• What needs to be done:
Swap "scientific name" for "binomial" in the stretch from the line with "order: Diptera" through the line with "scientific name: Neuroterus quercusbaccarum", leaving everything else unchanged, and give those lines again.

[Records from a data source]
__________________________________________________
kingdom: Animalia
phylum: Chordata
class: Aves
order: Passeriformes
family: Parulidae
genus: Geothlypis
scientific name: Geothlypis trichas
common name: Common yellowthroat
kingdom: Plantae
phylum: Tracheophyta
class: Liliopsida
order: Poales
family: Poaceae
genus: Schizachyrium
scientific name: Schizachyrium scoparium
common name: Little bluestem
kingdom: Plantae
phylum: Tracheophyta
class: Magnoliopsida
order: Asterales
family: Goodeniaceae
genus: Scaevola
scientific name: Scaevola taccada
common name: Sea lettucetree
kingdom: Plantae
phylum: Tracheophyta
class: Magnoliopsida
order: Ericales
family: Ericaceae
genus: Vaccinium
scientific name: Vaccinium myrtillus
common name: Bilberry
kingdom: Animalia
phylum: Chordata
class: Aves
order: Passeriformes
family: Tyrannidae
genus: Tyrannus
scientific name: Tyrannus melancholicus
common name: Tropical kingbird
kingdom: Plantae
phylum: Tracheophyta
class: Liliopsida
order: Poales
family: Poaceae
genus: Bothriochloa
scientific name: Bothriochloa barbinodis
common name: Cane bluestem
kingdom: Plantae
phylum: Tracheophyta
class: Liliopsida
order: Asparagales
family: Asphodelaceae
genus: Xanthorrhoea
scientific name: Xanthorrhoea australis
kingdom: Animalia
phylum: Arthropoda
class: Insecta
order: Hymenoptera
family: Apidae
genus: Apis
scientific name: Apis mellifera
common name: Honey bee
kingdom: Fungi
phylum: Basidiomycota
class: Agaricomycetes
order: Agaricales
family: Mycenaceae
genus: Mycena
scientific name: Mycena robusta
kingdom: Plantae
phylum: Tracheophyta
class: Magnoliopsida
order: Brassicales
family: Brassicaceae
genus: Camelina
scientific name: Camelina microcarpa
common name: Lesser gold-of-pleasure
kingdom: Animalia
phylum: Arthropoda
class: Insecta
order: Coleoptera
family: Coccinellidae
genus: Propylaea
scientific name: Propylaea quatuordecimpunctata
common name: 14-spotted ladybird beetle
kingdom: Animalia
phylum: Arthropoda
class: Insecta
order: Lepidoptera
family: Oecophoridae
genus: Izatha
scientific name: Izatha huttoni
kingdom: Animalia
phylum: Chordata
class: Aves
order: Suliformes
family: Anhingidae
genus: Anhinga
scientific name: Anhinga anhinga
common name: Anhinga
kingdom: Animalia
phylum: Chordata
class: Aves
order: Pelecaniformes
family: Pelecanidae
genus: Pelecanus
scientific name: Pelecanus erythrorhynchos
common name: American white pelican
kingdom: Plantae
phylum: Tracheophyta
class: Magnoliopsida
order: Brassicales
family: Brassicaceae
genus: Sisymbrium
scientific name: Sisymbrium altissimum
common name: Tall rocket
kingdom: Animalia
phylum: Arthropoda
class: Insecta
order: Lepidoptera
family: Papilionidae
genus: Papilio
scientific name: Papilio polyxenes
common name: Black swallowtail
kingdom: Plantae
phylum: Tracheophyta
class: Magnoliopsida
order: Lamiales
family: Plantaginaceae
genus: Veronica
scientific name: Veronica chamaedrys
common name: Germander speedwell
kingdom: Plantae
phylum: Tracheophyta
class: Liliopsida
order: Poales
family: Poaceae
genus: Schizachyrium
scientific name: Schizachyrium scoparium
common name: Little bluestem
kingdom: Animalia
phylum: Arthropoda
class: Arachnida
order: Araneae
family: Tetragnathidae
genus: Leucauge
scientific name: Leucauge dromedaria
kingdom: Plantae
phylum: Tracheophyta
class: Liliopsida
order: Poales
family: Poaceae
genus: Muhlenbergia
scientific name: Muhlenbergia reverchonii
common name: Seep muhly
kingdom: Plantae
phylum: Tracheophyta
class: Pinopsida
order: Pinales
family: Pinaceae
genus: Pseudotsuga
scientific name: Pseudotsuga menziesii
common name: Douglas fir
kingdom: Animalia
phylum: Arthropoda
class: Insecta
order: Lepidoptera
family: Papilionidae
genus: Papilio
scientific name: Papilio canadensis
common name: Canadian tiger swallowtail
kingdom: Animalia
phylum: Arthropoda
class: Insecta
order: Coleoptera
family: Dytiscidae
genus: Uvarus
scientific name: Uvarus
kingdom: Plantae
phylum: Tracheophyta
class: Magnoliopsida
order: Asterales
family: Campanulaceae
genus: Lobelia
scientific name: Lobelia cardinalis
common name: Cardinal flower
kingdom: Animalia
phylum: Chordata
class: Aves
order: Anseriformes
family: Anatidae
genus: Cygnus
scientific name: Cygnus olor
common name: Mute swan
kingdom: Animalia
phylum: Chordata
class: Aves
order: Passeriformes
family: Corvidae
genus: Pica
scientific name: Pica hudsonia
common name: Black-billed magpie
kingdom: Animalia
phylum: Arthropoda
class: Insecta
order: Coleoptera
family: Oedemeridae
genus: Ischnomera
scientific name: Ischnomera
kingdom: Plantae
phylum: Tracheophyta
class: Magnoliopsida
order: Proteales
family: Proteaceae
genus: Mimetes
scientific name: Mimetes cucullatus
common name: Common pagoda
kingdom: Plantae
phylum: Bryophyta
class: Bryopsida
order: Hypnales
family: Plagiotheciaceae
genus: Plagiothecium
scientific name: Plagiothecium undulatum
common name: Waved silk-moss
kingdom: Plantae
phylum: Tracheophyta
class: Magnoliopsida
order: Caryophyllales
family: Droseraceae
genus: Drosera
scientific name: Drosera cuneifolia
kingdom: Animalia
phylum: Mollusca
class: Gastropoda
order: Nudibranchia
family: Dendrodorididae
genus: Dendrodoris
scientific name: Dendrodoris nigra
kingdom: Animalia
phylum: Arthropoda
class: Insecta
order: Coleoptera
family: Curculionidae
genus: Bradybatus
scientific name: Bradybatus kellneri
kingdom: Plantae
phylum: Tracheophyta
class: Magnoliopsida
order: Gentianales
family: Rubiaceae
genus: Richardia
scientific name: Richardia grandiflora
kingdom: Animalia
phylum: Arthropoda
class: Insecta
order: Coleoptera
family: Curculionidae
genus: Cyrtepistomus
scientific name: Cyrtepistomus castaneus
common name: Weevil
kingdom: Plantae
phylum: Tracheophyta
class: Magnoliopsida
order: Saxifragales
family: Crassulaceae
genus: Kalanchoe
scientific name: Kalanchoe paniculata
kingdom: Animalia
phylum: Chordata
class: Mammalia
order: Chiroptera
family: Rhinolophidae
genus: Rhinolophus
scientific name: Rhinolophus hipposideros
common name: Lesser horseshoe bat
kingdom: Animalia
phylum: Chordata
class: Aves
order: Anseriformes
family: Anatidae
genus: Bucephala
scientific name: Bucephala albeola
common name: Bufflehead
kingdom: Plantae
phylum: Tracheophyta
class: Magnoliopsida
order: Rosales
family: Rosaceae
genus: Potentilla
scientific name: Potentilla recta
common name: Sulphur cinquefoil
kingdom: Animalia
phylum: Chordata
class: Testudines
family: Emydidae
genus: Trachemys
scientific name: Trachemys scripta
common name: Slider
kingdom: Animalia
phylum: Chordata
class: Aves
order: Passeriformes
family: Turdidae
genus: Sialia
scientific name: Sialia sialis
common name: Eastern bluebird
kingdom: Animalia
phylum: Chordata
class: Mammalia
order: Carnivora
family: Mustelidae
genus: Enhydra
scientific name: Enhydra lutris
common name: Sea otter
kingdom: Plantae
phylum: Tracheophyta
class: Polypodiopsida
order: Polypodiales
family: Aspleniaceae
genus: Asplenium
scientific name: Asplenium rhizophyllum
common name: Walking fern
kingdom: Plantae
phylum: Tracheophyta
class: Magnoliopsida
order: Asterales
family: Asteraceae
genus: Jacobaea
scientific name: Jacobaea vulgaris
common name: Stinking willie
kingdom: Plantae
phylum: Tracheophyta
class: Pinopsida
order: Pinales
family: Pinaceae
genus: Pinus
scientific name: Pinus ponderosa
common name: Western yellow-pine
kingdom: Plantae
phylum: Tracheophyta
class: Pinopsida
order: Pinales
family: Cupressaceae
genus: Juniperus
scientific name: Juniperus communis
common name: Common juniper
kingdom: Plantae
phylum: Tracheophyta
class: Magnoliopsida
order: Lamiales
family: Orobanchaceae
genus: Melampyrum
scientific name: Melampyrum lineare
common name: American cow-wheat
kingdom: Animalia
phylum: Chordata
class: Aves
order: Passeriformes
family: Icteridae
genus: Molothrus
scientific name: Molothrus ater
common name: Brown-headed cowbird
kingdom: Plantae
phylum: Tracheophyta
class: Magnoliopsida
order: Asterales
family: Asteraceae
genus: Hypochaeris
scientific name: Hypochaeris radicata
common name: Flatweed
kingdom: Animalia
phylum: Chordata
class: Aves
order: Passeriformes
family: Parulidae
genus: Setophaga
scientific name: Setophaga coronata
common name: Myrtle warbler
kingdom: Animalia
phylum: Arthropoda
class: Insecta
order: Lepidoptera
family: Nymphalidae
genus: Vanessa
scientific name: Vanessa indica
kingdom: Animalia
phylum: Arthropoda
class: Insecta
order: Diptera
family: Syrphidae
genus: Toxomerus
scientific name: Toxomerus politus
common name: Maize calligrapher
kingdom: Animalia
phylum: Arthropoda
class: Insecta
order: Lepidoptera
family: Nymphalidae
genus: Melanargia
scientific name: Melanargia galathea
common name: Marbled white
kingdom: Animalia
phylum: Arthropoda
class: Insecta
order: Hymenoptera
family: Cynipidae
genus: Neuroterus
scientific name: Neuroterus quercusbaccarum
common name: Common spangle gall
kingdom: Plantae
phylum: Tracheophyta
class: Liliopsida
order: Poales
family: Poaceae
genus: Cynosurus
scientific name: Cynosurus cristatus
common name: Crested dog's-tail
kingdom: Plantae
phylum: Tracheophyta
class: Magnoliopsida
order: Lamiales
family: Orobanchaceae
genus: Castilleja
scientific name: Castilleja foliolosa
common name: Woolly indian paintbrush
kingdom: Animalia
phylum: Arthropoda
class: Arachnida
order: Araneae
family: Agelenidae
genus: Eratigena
__________________________________________________
• Task result:
order: Diptera
family: Syrphidae
genus: Toxomerus
binomial: Toxomerus politus
common name: Maize calligrapher
kingdom: Animalia
phylum: Arthropoda
class: Insecta
order: Lepidoptera
family: Nymphalidae
genus: Melanargia
binomial: Melanargia galathea
common name: Marbled white
kingdom: Animalia
phylum: Arthropoda
class: Insecta
order: Hymenoptera
family: Cynipidae
genus: Neuroterus
binomial: Neuroterus quercusbaccarum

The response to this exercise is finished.